Un étudiant ayant fréquenté l’université du Kent, épicentre d’une épidémie de méningite bactérienne sans précédent en Angleterre, a été hospitalisé en France dans un état secure, a confirmé le ministère français de la Santé. Le cas a été signalé dans la semaine du 17 mars 2026, alors que le bilan britannique s’alourdit de jour en jour.

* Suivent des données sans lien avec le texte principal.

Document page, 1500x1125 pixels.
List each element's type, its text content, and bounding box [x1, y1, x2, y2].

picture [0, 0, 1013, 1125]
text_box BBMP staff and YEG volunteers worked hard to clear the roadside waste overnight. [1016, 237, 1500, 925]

34 cas et deux morts en moins de trois semaines
L’épidémie a débuté début mars autour de la boîte de nuit Membership Chemistry, à Canterbury, fréquentée par des étudiants les 5, 6 et 7 mars. Au 21 mars, les autorités sanitaires britanniques recensaient 34 cas — 23 confirmés, 11 en cours d’investigation — et deux décès : une lycéenne de 18 ans scolarisée à la Queen Elizabeth’s Grammar College de Faversham et un étudiant de 21 ans inscrit à l’université du Kent. Des cas ont été identifiés dans deux universités, quatre établissements scolaires du comté du Kent et un établissement londonien.
À lire aussi
Infrastructures sanitaires au Bénin : Le gouvernement muscle le contrôle technique des chantiers
Le ministre britannique de la Santé Wes Streeting a qualifié la state of affairs d’«explosive», un qualificatif rarement utilisé pour décrire une épidémie de méningite localisée au Royaume-Uni. Plus de 6 500 personnes ont reçu un traitement antibiotique préventif. Un programme de vaccination contre le méningocoque B a été lancé pour quelque 5 000 étudiants du campus de Canterbury.

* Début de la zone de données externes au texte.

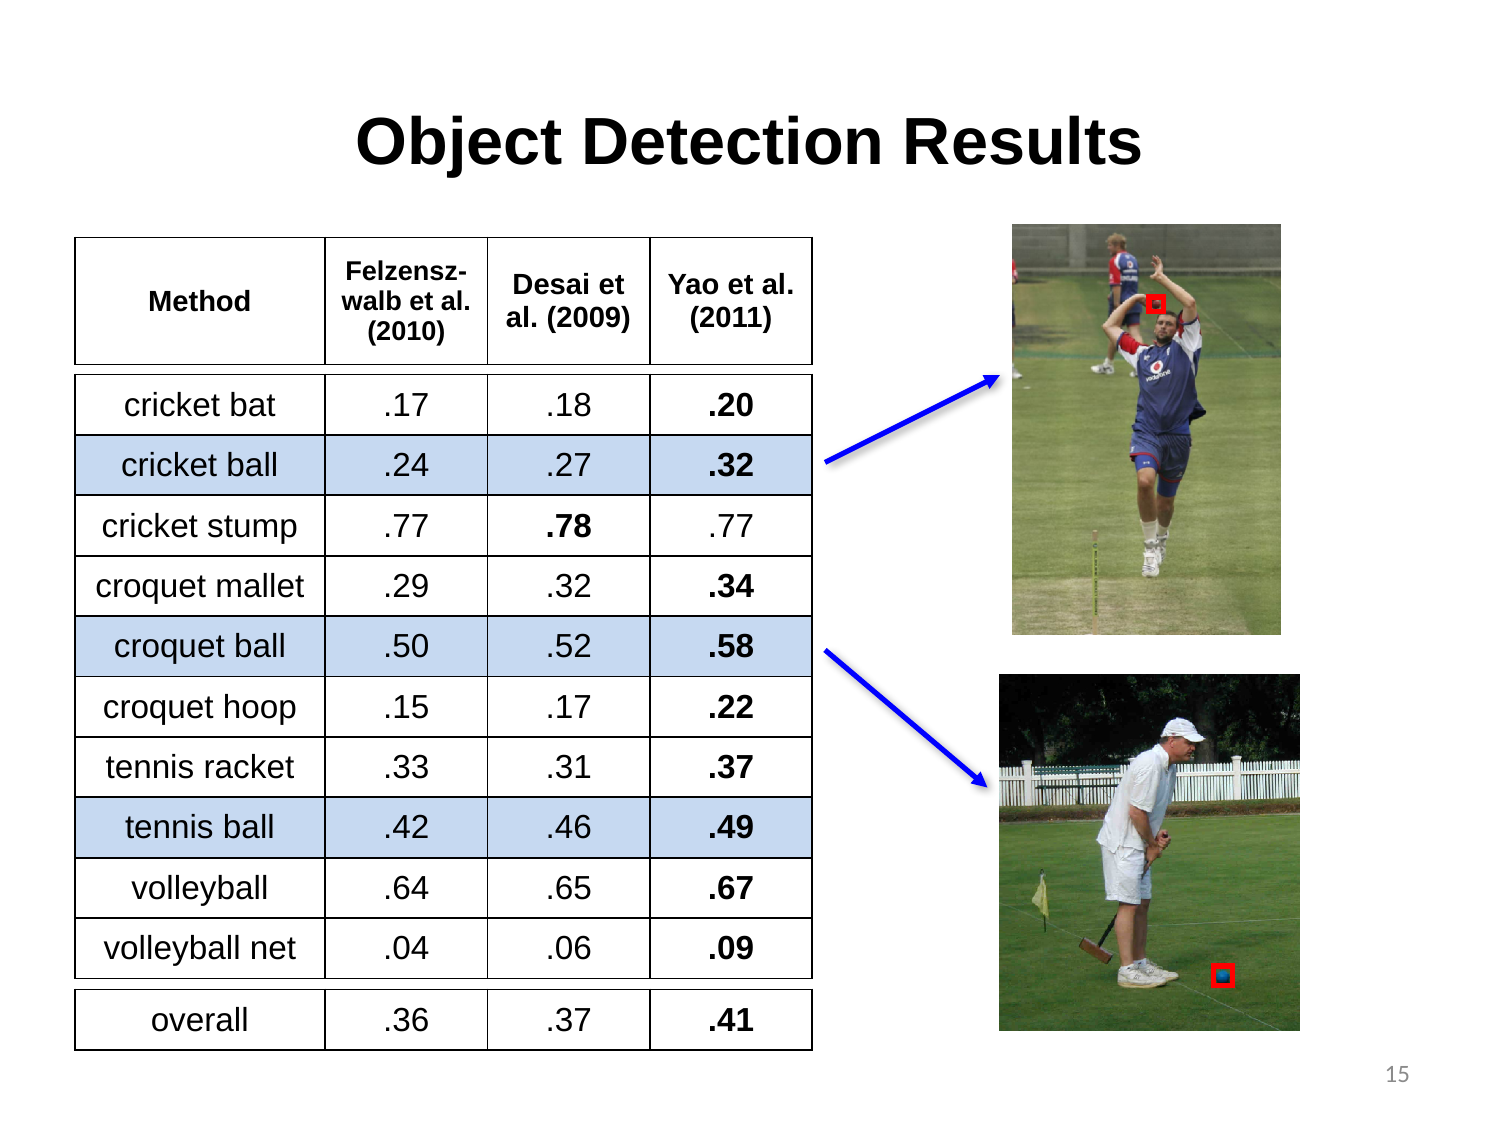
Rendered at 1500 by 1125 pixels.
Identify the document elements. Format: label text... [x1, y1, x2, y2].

Un décès distinct enregistré dans la Manche
Indépendamment du lobby britannique, une salariée du website nucléaire Orano La Hague, dans la Manche, est décédée le 19 mars à l’hôpital de Cherbourg des suites d’une an infection invasive à méningocoque. La path d’Orano a précisé qu’aucun lien n’est établi avec l’épidémie de Canterbury. Une cinquantaine de cas contacts ont été identifiés parmi ses collègues et placés sous antibiothérapie préventive jusqu’au 29 mars.
La méningite bactérienne se manifeste par une fièvre brutale, des maux de tête intenses, une raideur de la nuque, une sensibilité à la lumière et, dans les formes sévères, une tache rouge ou violacée sur la peau ne s’effaçant pas sous pression — signe d’un purpura fulminans engageant le pronostic very important en quelques heures. Selon Santé publique France, 616 cas d’infections invasives à méningocoques ont été enregistrés en France en 2024, le niveau le plus élevé depuis 2010, avec 69 décès.
Le vaccin contre le méningocoque B, introduit dans le calendrier vaccinal britannique en 2015, ne couvre pas les générations antérieures — ce qui explique la vulnérabilité des étudiants touchés à Canterbury. En France, sa recommandation reste limitée aux nourrissons depuis 2024, sans rattrapage systématique pour les adolescents et jeunes adultes.
Les autorités sanitaires françaises suivent l’évolution de la state of affairs au Royaume-Uni et n’ont pas exclu de nouvelles recommandations à vacation spot des voyageurs récemment présents dans la région de Canterbury.